GIVEN PASSAGE
Your intention to lead a good life and leave the earth a better place is admirable.  There is a huge difference between leading "a good life" and living "the good life."  The only group I have been critical of are those living "the good life" who now want to save it all and deny "the good life" to others.  Those are the folks I see as being opposed to any kind of develoment because it ruin their enjoyment (the good life) of the environment.  I personally don't think they really care all that much about the snail darter or spotted owl.  Those creatures are simply the rally cry.  "Save the spotted owl" sounds much better than "Save my playground."

I have referred to them as "Hollywooders."  I see them as the people who have the good life and can now afford to pay three times what  steak is worth.  So they want to get rid of ugly feed lots in thename of the cows.  They don't want to live in poluted air, so they drive electric cars powered by electricity made in someone else's backyard where someone else get to breate the poluted air.

I would add to that group those who oppose development in Iceland.  They say it will ruin the pristine wilderness.  That Icelanders don't need it.  After all, they have a per capita GNP that is the envy of much of the world.  Maybe so.  But I also see on this site from a MR workshop attendee in that pristine wilderness that everything cost three times what i was worth.  Maybe Icelanders need all that GNP if they want lettuce and tomato on that cod fish sandwich.  Why should I have that simply because I have three times what its worth?

EXTRACTED DATA
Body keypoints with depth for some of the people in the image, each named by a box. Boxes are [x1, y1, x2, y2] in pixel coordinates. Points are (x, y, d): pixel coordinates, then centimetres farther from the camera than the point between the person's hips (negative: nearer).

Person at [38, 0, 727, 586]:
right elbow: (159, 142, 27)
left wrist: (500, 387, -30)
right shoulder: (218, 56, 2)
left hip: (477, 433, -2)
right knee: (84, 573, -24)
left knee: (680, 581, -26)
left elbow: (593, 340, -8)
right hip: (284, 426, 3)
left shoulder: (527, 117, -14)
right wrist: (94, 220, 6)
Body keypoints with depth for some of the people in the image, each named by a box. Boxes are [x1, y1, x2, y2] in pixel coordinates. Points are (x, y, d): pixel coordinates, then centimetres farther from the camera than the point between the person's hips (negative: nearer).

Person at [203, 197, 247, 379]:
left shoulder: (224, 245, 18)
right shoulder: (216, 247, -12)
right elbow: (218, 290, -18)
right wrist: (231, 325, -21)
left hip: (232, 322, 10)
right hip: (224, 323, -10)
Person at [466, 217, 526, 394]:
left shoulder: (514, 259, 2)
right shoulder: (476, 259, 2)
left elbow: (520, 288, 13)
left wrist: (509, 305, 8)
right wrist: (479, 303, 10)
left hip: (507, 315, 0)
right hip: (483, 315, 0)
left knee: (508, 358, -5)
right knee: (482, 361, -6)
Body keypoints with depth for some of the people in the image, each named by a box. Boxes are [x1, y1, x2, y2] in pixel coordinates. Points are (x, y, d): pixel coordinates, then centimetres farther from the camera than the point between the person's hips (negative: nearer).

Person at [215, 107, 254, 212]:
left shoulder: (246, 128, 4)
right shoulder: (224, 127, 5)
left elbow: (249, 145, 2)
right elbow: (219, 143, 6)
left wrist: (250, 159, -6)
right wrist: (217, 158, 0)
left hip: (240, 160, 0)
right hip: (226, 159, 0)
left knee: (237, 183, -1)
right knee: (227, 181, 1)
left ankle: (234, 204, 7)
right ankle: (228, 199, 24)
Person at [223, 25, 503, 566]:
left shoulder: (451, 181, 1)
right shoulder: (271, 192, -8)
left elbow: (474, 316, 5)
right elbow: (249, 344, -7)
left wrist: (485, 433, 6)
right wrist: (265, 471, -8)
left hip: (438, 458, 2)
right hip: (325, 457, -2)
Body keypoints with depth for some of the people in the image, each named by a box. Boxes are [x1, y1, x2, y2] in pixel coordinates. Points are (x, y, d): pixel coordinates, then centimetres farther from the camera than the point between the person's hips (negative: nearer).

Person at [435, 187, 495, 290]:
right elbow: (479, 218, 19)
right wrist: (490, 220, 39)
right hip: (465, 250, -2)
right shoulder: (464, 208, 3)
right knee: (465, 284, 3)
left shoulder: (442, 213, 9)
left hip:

TASK REQUIREMENTS
In the passage on development, revise everything from "I have referred" down to "the poluted air.", changing "electric cars" to "battery-powered cars".

RESULT FOR THIS EXERCISE
I have referred to them as "Hollywooders."  I see them as the people who have the good life and can now afford to pay three times what  steak is worth.  So they want to get rid of ugly feed lots in thename of the cows.  They don't want to live in poluted air, so they drive battery-powered cars powered by electricity made in someone else's backyard where someone else get to breate the poluted air.